The Source

Cedar’s Head of Design Amy Stillman (far right) moderates the Women In Product panel, featuring a bevy of healthcare product innovators, including (left to right) Erin Galarza (Oscar), Lauren Sutton (Flatiron Health), Lilla Cosgrove (Candid), Elizabeth Burstein (Maven Clinic) and Stacy La (Resolve to Save Lives).

At a recent health-tech panel co-hosted by Cedar and Women in Product New York City, six product and design leaders discussed the complex problems they’re working to solve — and how their digital tools are changing healthcare for the better. Amy Stillman, Head of Design at Cedar, moderated the panel while sharing some of Cedar’s best practices for driving patient engagement through design. 

While each panelist’s respective industry segment varied (from health insurance, to cancer research acceleration, to epidemic prevention), the common denominator across the group was the focus on addressing a specific set of challenges with the help of data and in-depth user research. 

Data-driven decision-making is at the very foundation of the products at Flatiron Health. Senior product manager, Lauren Sutton and her team help increase patient participation in cancer clinical trials to accelerate cancer research. To do this, they have created data-driven tools to identify patients who fit the eligibility criteria for particular clinical trials.
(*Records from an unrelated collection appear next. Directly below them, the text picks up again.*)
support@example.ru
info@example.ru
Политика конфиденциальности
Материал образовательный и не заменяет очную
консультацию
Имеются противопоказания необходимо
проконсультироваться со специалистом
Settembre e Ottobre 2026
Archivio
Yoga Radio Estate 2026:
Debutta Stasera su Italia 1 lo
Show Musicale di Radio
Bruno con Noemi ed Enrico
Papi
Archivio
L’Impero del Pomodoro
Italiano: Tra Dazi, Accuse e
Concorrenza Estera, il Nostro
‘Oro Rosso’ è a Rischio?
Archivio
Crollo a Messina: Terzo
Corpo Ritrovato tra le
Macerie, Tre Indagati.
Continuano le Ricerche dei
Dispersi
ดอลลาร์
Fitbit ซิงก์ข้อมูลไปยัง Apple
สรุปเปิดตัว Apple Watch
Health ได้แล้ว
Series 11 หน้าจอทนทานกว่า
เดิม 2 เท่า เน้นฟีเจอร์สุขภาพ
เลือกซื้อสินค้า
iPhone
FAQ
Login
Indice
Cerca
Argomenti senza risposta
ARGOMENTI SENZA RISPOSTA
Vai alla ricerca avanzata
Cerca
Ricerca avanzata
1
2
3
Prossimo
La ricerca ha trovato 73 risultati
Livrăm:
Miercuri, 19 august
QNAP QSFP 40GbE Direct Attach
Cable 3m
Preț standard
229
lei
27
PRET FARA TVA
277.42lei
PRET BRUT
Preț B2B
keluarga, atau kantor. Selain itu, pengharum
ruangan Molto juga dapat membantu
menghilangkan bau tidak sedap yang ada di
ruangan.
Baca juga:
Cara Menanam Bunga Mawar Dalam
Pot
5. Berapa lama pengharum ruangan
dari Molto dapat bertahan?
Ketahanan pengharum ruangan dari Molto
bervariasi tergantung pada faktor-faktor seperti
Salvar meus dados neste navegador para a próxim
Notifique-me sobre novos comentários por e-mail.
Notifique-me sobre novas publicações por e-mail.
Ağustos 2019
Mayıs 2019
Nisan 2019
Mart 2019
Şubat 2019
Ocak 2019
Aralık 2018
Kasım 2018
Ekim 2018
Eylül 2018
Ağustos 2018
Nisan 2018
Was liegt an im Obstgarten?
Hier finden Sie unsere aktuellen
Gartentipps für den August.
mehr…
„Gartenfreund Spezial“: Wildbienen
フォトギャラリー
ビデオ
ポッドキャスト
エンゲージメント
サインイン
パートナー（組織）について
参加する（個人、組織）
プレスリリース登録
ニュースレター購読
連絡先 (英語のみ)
She said the tool “matches these patients to the trials and surfaces them at the right point in time.” 

Several panelists described how they are conducting studies with both potential and existing users to initiate and refine product design. 

Oscar Product Design Director Erin Galarza’s goal is to make health insurance more accessible and easier to navigate. She uses a variety of tactics to better understand Oscar members. She explained, “A recent study we conducted was going into some of our members’ homes and spending time with them to learn how they think about healthcare and what they’re looking for when they’re shopping for a healthcare plan.”

According to Elizabeth Burstein, Head of Product for Maven Clinic, a virtual health clinic for women focused on fertility, pregnancy and postpartum care, informal conversations with care advocates, who help coordinate patients’ care, revealed that many patients were not aware of the amount of reimbursement funds they had available for fertility care. This discovery led Maven to launch a new product that would help patients track these benefits.

Ushering in the age of personalized care, with empathy 

The panelists discussed how their organizations create a personalized experience for their end users, while striving to incorporate an empathetic human element into the virtual care settings (app interfaces and websites).

Lilla Cosgrove, the co-founder of Candid, aims to make clear orthodontic aligners more convenient and affordable for consumers. She said, “Our app is a conduit between patients and vendors or care advocate teams. I think that’s a really important aspect of personalization: that our patients feel heard. They get a certain level of empathy, and they feel like there’s someone there who has their back through this whole difficult journey.”

Galarza explained that at Oscar they’ve designed their app to provide patient-specific reminders as well as other personalized content. Oscar also gives its users a dedicated care team and pays providers in a way that incentivizes them to spend more time talking with patients.

Similarly, Burstein and her team at Maven Clinic are using data science to distinguish between different patients and provide personalized recommendations that help patients achieve the best outcome for their particular care journey.

Navigating regulatory challenges

Regulation is a fact of life in healthcare, but can add complexity to the product design process. In addition to providing personalized, human-centered care, these product designers must ensure their apps and tools comply with ever-changing regulatory requirements.

Stacy La, who leads product design and development for the nonprofit organization Resolve to Save Lives, is focused on preventing epidemics. She elaborated on the regulatory challenges faced by the nonprofit: “The product that I’m working on is helping countries figure out how prepared they are — and then what they have to do to step up their preparedness. Regulations hugely affect what I’m working on because we have to communicate them down to the country level.” 

Cosgrove also noted that Candid takes a proactive approach to regulations, communicating with officials to learn about potential regulations and then incorporating that information in the product roadmap. 

Improving patient health and experience: results worth the effort

As the panel’s wide-ranging discussion suggested, product design specialists who create healthcare technology must consider a multitude of factors in creating their tools. But as Burstein explained, all of their efforts in the areas of data science, personalization and human-centered care “will ultimately be what helps us achieve positive clinical outcomes.”

Cedar Talks is a thought leadership series focused on connecting the Cedar team and broader community with tech entrepreneurs who are dedicated to solving hard problems with great design, thoughtful engineering and industry expertise. Recent Cedar Talks have included Oscar CEO Mario Schlosser, tech investor Ashton Kutcher, and AppNexus Founder Brian O’Kelley.